Here we show that deforestation of tropical regions significantly affects
precipitation at mid and high latitudes through hydrometeorological teleconnections.
In particular, we find that the deforestation of Amazonia and Central Africa severely
reduces rainfall in the lower US Midwest during the spring and summer seasons and in
the upper US Midwest during the winter and spring, respectively, when water is
crucial for agricultural productivity in these regions. Deforestation of South-East
Asia affects most significantly China and the Balkan Peninsula. On the other hand,
the elimination of any of these tropical forests considerably enhances summer
rainfall in the southern tip of the Arabian Peninsula. The combined effect of
deforestation of these three tropical regions causes a significant decrease in winter
precipitation in California and seems to generate a cumulative enhancement of
precipitation during the summer in the southern tip of the Arabian Peninsula.

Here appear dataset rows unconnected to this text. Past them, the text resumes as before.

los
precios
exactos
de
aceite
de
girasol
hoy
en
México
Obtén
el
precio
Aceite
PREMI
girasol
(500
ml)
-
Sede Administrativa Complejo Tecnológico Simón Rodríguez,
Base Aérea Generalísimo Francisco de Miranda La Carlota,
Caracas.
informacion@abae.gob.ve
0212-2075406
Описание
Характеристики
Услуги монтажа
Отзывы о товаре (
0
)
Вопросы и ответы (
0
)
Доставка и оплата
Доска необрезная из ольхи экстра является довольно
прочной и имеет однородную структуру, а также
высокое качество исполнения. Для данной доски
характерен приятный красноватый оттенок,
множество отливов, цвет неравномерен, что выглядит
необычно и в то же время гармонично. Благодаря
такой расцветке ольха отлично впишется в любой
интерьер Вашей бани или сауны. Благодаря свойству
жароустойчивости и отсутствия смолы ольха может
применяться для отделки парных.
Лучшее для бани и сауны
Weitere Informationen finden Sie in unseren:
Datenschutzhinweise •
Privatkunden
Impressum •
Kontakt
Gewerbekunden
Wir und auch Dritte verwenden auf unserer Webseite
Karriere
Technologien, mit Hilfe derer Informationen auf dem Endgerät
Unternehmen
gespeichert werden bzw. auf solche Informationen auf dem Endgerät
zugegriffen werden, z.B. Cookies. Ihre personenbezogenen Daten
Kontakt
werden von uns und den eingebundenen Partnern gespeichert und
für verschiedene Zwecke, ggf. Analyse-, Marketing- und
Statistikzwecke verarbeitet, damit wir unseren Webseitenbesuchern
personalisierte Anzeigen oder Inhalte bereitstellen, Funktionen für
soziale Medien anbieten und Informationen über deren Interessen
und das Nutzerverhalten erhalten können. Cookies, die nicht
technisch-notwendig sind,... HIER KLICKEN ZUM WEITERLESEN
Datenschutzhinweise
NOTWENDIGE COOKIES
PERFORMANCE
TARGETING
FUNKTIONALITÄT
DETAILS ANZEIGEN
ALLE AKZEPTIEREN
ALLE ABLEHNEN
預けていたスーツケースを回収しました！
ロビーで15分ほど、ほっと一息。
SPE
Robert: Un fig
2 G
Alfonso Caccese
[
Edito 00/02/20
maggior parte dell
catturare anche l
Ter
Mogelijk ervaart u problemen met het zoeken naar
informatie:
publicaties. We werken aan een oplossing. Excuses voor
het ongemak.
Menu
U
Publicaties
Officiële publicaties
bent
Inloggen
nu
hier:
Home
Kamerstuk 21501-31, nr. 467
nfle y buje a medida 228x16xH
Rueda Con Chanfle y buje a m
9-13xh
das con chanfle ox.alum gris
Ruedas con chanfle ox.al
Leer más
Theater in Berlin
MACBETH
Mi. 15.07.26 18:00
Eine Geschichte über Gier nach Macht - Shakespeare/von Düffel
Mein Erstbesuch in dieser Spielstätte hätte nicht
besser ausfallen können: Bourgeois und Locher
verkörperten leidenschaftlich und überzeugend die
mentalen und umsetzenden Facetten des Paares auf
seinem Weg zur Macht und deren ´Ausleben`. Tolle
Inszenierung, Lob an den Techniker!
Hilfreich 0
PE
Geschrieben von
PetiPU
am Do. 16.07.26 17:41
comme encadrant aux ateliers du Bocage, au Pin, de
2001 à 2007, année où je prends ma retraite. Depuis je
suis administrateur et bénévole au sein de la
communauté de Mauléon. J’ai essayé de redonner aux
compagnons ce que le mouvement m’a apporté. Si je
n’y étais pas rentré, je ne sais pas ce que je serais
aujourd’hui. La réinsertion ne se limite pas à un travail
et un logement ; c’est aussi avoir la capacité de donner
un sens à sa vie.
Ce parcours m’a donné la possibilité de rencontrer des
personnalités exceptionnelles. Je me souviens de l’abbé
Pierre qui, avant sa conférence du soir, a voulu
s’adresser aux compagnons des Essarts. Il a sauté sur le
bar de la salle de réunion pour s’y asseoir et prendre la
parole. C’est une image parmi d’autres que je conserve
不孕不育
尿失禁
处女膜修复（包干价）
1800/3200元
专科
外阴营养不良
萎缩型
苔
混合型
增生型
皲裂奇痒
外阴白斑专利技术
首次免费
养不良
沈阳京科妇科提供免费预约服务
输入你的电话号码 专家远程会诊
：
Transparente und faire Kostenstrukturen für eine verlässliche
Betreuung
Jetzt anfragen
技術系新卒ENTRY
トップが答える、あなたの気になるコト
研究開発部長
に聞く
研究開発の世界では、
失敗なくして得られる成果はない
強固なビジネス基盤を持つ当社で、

We also use regional and global climate models in conjunction with socio-economic
scenarios of land use / land-cover change in the Amazon basin, to estimate potential
changes in the water cycle inside and outside of the basin. Four different
experiments were produced with the NASA-GISS Global Climate Model (GCM): (1) a
"current land cover" ensemble, which also serves as the "control" ensemble; (2) a
"scenario for 2030" ensemble; (3) a "scenario for 2050" ensemble; and (4) a "total
deforestation" ensemble that simulates the land cover in the Amazon basin after all
the tropical forest has been eliminated. In addition, The Regional Atmospheric
Modeling System (RAMS) is used at a high resolution (20-km grid size) and very-high
resolution (1-km grid size) over the Amazon Basin and using the same four land-cover
scenarios with the NCEP reanalysis for four different years (wet - 1997, dry - 1998,
and two "normal" years – 1999 and 2000 that have similar domain-average precipitation
but different spatial distributions) forcing its lateral boundaries. Thus, the
combined impacts of deforestation and El Nino and La Nina years are also explored as
part of this numerical experiment. The combination of these different simulations
reveals significant impact of deforestation on the regional and global hydroclimate
through land-cover change teleconnections.